ABOUT THIS EXERCISE: List every line in the records below that contains the string "dique". Match case exactly.

------ AVAILABLE RECORDS

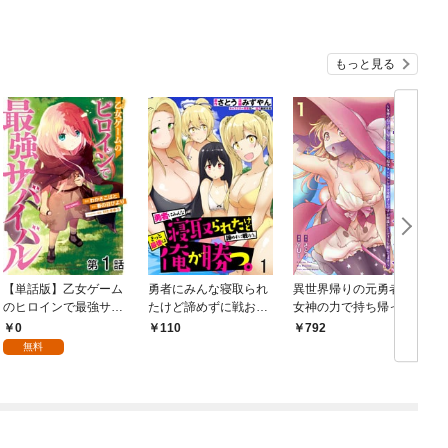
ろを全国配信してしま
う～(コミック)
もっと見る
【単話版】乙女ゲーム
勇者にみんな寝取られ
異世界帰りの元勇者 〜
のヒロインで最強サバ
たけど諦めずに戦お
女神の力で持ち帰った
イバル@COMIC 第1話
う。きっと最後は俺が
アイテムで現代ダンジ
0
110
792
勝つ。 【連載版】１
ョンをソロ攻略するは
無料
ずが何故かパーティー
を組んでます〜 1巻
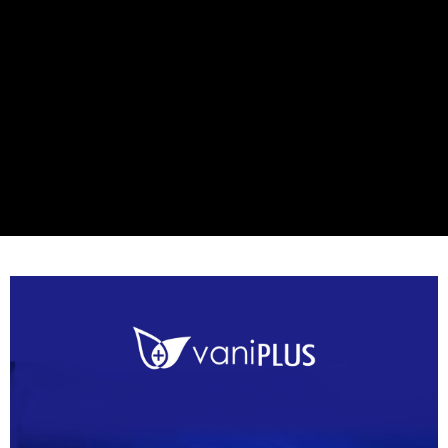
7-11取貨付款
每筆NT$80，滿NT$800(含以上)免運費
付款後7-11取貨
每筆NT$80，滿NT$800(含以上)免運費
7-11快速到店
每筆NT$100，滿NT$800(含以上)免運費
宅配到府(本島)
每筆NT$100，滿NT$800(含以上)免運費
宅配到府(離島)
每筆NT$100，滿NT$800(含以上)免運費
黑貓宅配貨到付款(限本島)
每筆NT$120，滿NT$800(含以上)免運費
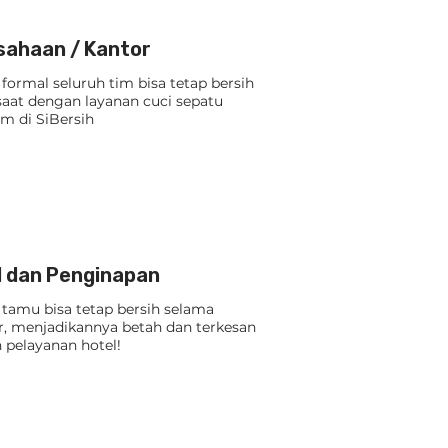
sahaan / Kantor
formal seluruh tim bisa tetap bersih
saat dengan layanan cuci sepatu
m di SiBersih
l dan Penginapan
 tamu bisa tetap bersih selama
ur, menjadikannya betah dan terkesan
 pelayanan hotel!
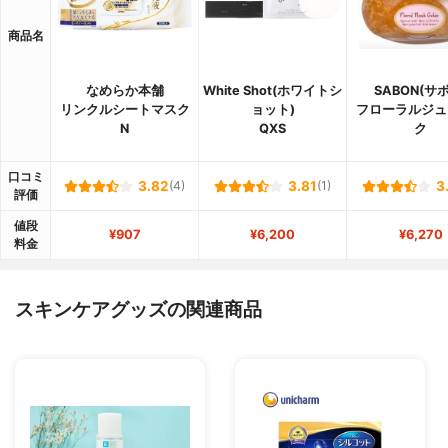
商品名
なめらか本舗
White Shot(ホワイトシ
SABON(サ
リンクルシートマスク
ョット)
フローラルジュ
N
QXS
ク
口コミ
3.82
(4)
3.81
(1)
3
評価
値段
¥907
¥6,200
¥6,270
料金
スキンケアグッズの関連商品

------------
------ AVAILABLE RECORDS

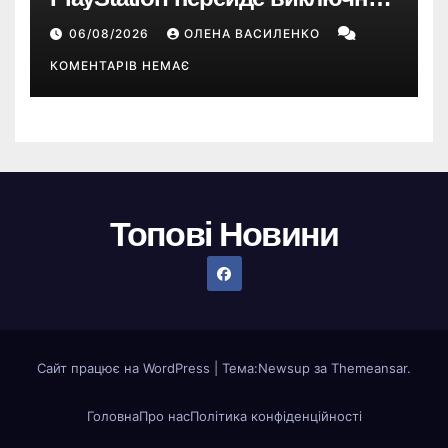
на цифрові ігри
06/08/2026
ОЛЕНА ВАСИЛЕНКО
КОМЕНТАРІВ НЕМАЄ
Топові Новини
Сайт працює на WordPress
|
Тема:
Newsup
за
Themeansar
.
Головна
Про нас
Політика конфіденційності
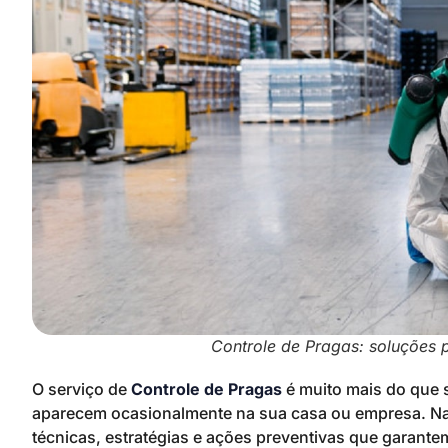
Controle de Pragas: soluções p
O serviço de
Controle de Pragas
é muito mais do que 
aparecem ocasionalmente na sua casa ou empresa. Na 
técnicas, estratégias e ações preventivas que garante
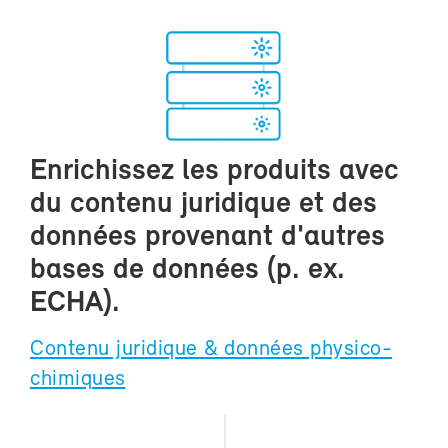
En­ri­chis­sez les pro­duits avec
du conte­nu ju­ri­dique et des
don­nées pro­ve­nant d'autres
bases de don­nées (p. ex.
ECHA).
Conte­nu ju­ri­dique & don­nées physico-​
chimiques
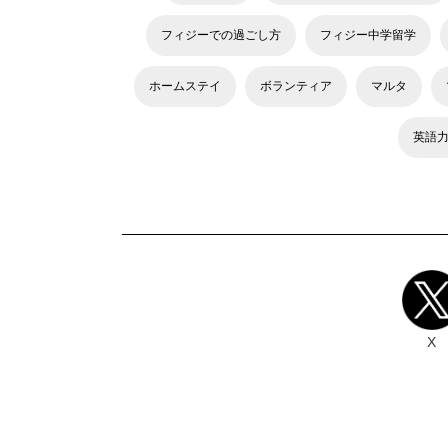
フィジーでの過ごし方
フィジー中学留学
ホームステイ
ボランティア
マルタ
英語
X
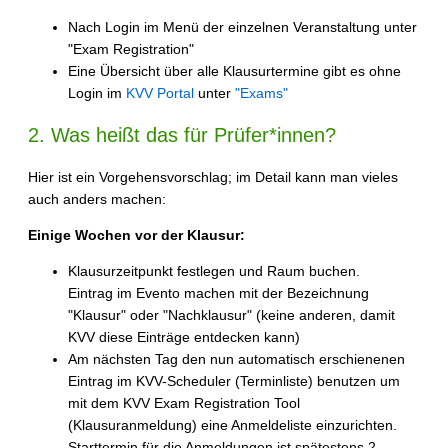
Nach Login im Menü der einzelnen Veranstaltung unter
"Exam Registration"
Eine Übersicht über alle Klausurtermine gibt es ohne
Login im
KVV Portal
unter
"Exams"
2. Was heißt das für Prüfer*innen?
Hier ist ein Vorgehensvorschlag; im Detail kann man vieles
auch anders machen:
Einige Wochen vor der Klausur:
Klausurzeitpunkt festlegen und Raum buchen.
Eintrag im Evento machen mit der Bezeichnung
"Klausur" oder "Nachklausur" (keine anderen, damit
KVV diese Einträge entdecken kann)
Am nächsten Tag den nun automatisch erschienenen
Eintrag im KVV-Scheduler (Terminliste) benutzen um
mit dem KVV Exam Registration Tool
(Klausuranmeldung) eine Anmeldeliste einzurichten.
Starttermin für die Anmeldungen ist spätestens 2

------------

COMPLETED TASK:
du conte­nu ju­ri­dique et des
Conte­nu ju­ri­dique & don­nées physico-​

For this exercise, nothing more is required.